Data listing

--- begin ---

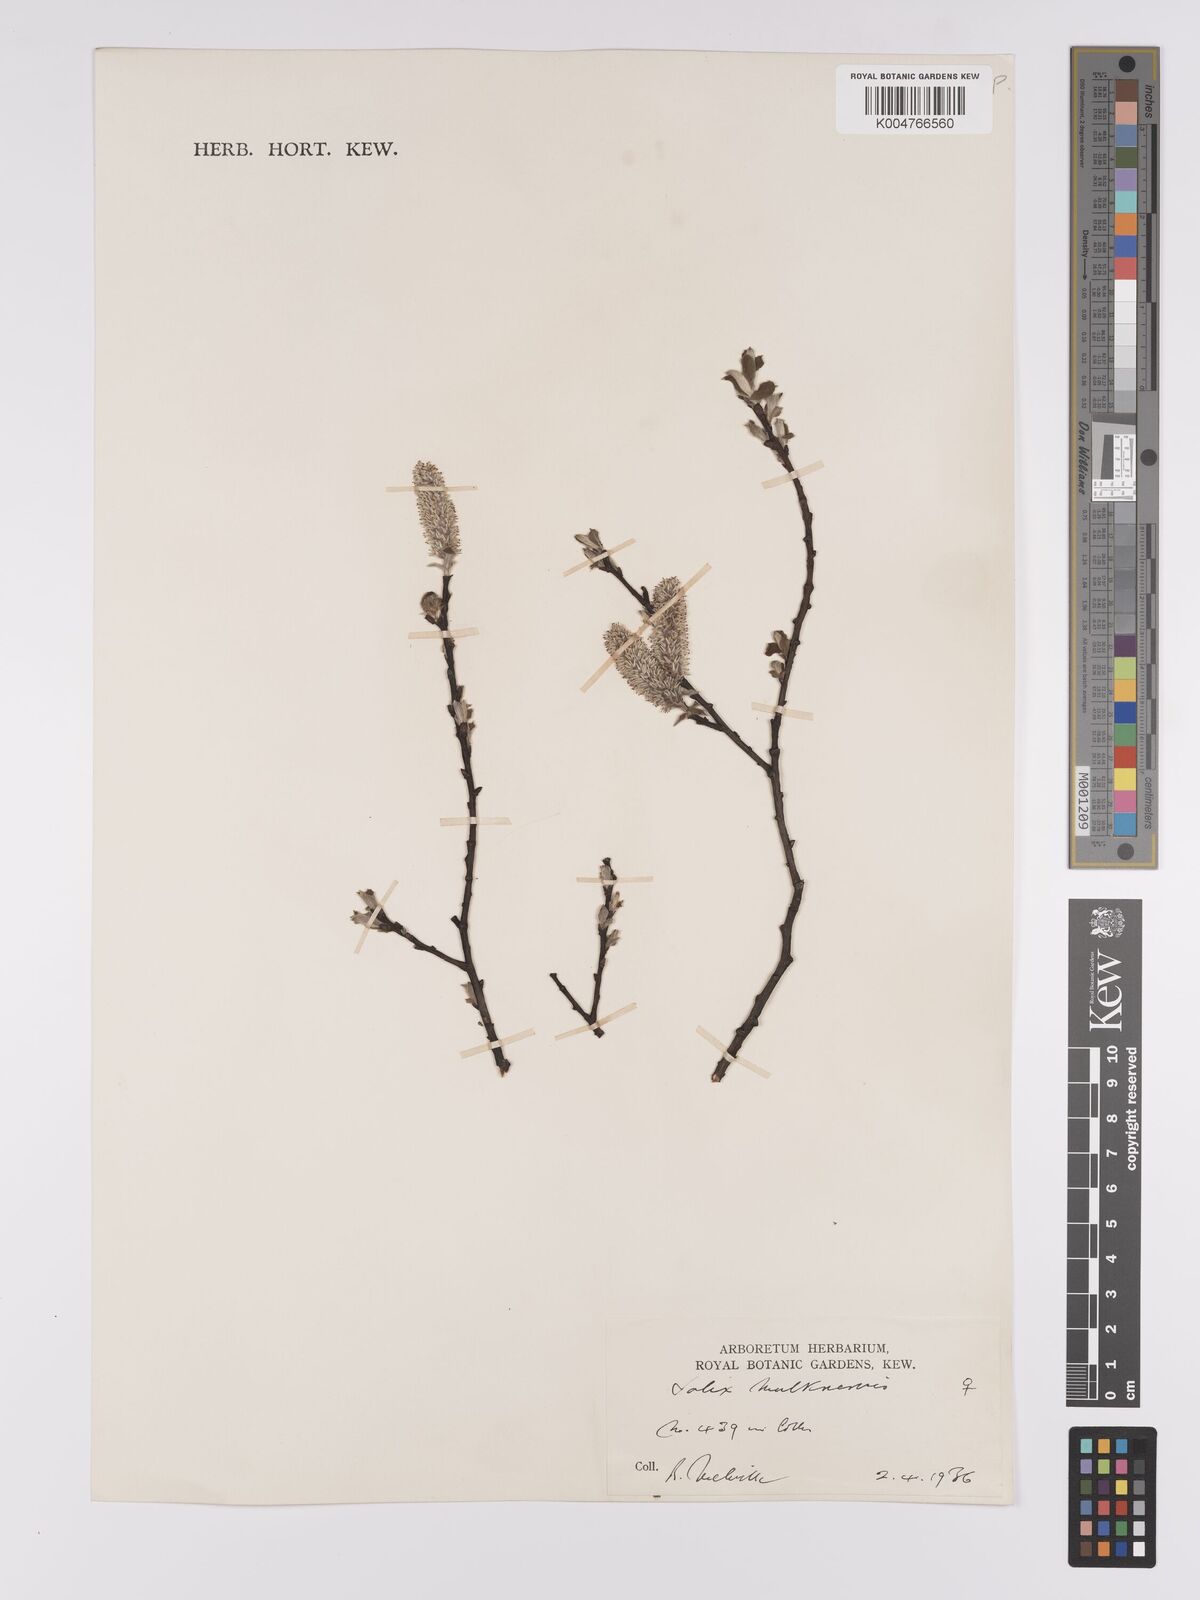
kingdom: Plantae
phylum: Tracheophyta
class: Magnoliopsida
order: Malpighiales
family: Salicaceae
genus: Salix
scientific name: Salix
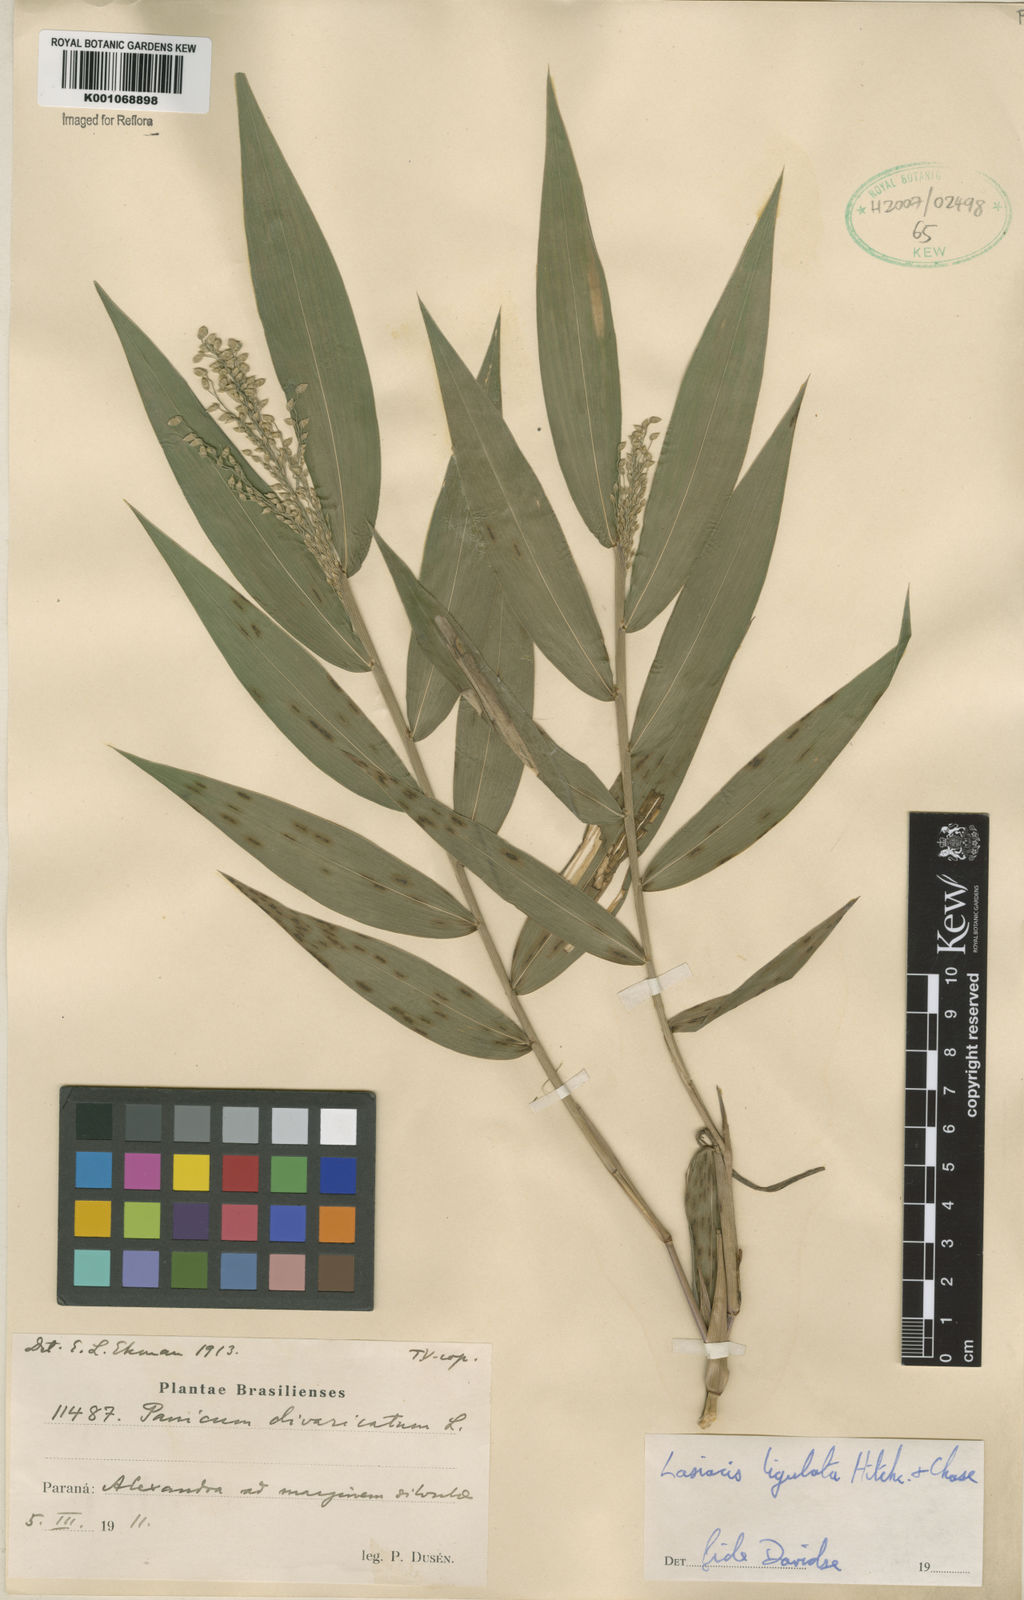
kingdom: Plantae
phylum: Tracheophyta
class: Liliopsida
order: Poales
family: Poaceae
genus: Lasiacis
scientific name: Lasiacis ligulata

--- end ---

- **Stated problem**: Please rewrite the records, starting at the line that contains "order: Malpighiales" and ending at the end of the records, with "scientific name" changed to "binomial" and all else unchanged. Leave the pictures out of your answer.

- **Problem solution**:
order: Malpighiales
family: Salicaceae
genus: Salix
binomial: Salix
kingdom: Plantae
phylum: Tracheophyta
class: Liliopsida
order: Poales
family: Poaceae
genus: Lasiacis
binomial: Lasiacis ligulata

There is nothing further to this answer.